Abdurrahman I (Ad-Dakhil) dan Berdirinya Keemiran Bani Umayyah di Andalusia
Pada tahun 132 H/ 750 M, orang-orang Bani ‘Abbas melakukan penyerangan terhadap Dinasti Umayyah yang berpusat di Damaskus. Bani Abbas yang dipimpin oleh Abū al-‘Abbās al-Saffāh membantai orang-orang Umawiyyun dan berhasil membunuh khalifah terakhir Bani Umayyah, Marwān ibn Muhammad ibn Marwān. Dengan dendam yang telah lama tersimpan dan telah mendarah daging terhadap Bani Umayyah, orang-orang ‘Abbas membunuh semua keturunan laki-laki Bani Umayyah agar tidak ada lagi dari kalangan mereka yang dapat menjadi khalifah di kemudian hari.

» **Bahan**:

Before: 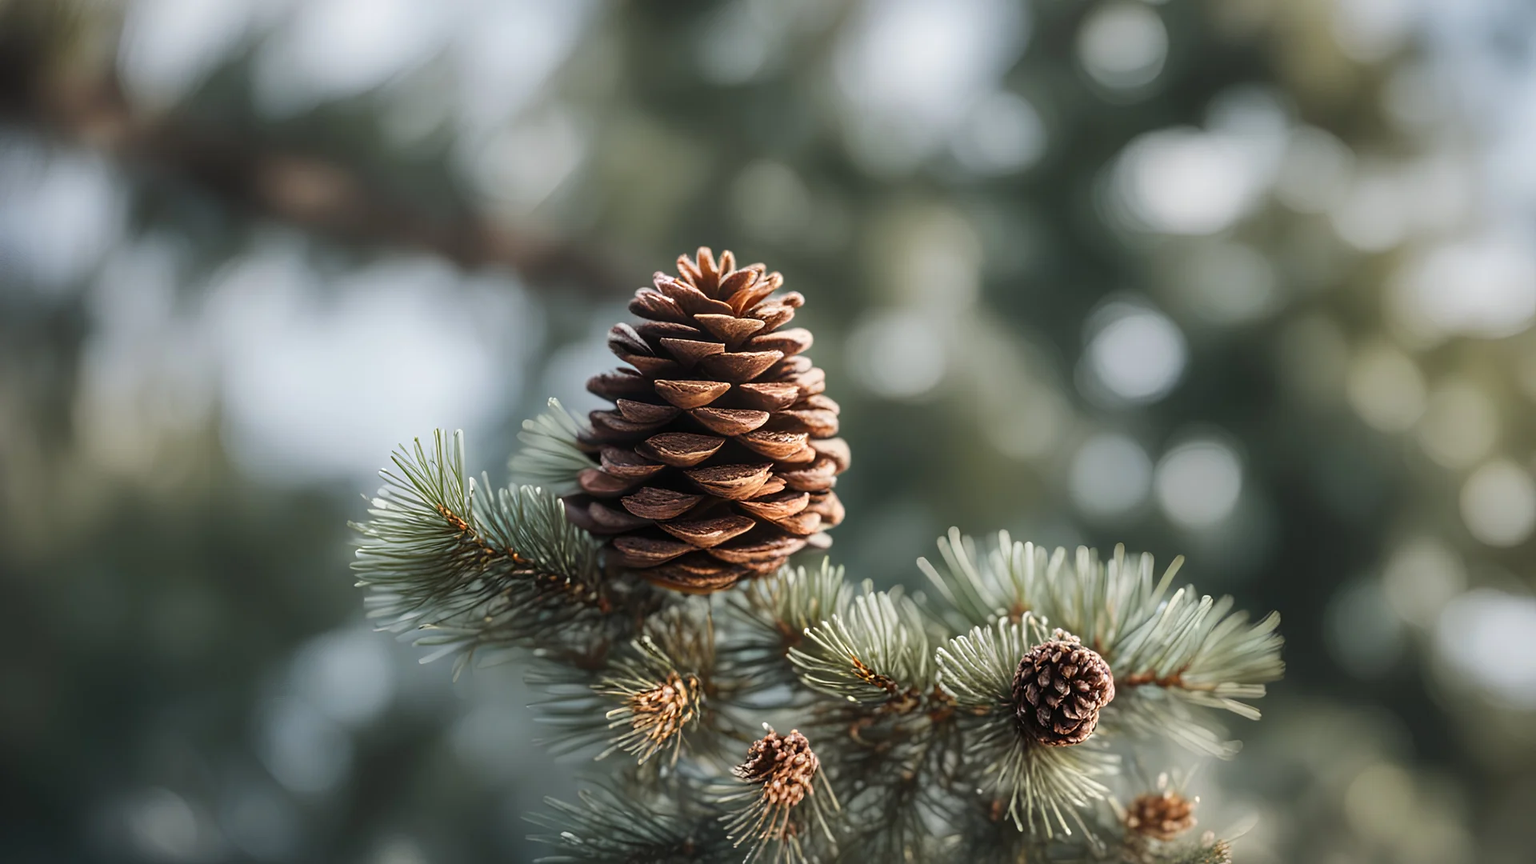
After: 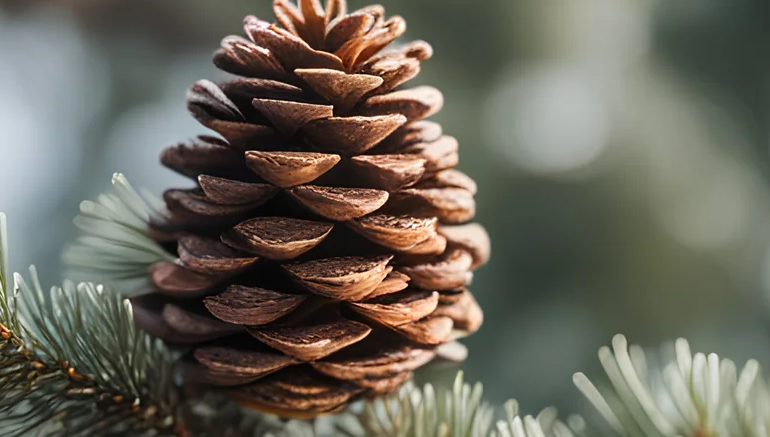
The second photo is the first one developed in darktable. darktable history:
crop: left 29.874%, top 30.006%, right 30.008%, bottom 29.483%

» **Uraian Latihan**: Jelaskan dalam satu sampai tiga kalimat mengapa orang-orang 'Abbas membunuh semua keturunan laki-laki Bani Umayyah, sesuai alasan yang diberikan teks kutipan. Gunakan hanya teks kutipan untuk mengerjakannya.

» **Jawaban Berikut**: Orang-orang 'Abbas membunuh semua keturunan laki-laki Bani Umayyah agar tidak ada lagi dari kalangan mereka yang dapat menjadi khalifah di kemudian hari. Tindakan itu dilakukan dengan dendam yang telah lama tersimpan dan mendarah daging terhadap Bani Umayyah.